Del “carattere fantasmatico” di questo altro diventa esemplare l’intero ciclo di affreschi della Cappella degli Scrovegni, in cui Giotto esplora sul piano iconografico l’oscillazione continua dell’Ebreo lungo lo spettro tra inclusione ed esclusione: se è il giallo il colore che contrassegna tanto Elisabetta quanto Giuda, non è tuttavia lo stesso giallo. Quello di Elisabetta, colta nella testimonianza del prodigio divino, è ammantato di una sfumatura dorata, mentre quello di Giuda è un giallo altro – il giallo che serve a indicarlo e a metterlo ai margini. E l’inafferrabilità di questa condizione di alterità è nello stesso volto di Giuda, diverso in ognuno dei momenti del ciclo, e mai uguale – quasi sfuggente a sé stesso.

Ultimo esempio di alterità mobile sono gli Zigani, Zingari, o Gitani, per citare solo alcuni dei loro molti nomi. Sono figure di confine, tenute ai margini della città – e magari oggetto di osservazione da parte dello stesso che in città vive, e va alle sue porte per osservare l’altro in transito, come in alcune immagini del Quattrocento e in alcune fonti coeve che rendono evidente l’attrazione e la repulsione per “le creature più povere che abbiamo mai visto arrivare […] da che gli uomini esistono”.

La curiosità per l’imperscrutabile “popolo in cammino” si mescola alla difficoltà di fissare, in un canone visivo, i tratti distintivi di chi è migrante per definizione, cosa che spinge a interpretare l’ignoto (lo zingaro errante) per mezzo del noto (la fuga in Egitto) e a ibridare, in una moltitudine di Madonne Zigane tra XVI e XVII secolo, l’alterità secondo la tradizione. (Non senza strappi o frizioni che evidenzino, in controluce, il serpeggiare dello stereotipo, come nella Fuga in Egitto di Giovanni Andrea Ansaldo cui era rimproverato di aver dato alla Vergine i tratti di una “ladroncella”, dando alla rilettura della migrazione biblica l’aria di un travestimento illecito.)
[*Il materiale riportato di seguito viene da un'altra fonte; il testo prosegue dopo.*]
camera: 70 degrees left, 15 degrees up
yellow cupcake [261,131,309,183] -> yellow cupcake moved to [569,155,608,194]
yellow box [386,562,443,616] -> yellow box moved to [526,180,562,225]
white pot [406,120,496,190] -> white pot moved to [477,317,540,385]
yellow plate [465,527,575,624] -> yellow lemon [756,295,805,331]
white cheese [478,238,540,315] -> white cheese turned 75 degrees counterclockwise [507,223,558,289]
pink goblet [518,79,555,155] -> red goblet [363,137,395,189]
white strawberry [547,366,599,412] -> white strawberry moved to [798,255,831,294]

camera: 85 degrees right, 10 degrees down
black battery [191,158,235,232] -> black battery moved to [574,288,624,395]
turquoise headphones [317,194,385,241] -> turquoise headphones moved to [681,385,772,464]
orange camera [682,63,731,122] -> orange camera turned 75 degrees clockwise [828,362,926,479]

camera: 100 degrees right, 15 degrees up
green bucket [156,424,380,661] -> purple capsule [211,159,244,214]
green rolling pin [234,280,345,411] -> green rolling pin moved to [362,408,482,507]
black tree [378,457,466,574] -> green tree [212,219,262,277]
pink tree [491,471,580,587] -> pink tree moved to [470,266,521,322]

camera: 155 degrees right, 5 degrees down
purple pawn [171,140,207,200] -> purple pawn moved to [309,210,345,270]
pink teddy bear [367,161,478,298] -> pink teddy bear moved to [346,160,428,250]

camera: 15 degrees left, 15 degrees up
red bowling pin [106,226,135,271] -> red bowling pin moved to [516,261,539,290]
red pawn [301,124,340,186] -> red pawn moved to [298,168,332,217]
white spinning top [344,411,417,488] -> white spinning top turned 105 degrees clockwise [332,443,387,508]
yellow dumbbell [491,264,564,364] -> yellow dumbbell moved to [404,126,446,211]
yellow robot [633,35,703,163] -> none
Ancora una volta, è Caravaggio a fornire un prisma attraverso cui guardare, con ricchezza, all’alterità come a un fenomeno complesso: dipinta dai margini di una condizione di vita precaria, quasi anch’essa “zingara” (il Bellori racconta di un Caravaggio senza indirizzo fisso, sceso in strada da bottega a prendere come modella una zingara che passava di lì per caso), la Buona ventura, nella doppia versione di Parigi e di Roma, allaccia insieme una giovane donna e un giovane uomo uniti dalle mani e dai reciproci sguardi, uno stesso e un altro quasi pronti a scambiarsi di posto e di segno.

 

Un incontro che è uno slancio reciproco e che rafforza per converso quella che è una delle più importanti conquiste dell’antropologia: l’idea che si è altro – e altri – solo nello sguardo di qualcuno, che ogni sguardo è sempre il riflesso di un’identità. Tocca poi a chi fa “immagologia”, come suggerisce Stoichita, il compito di prolungare il lavoro dell’antropologo e di seguire la scia di questo sguardo, attraverso le immagini che produce – anche solo per mostrarci che non ci sarebbero gabbie, confini, margini senza un Occhio con il potere di istituirli come tali.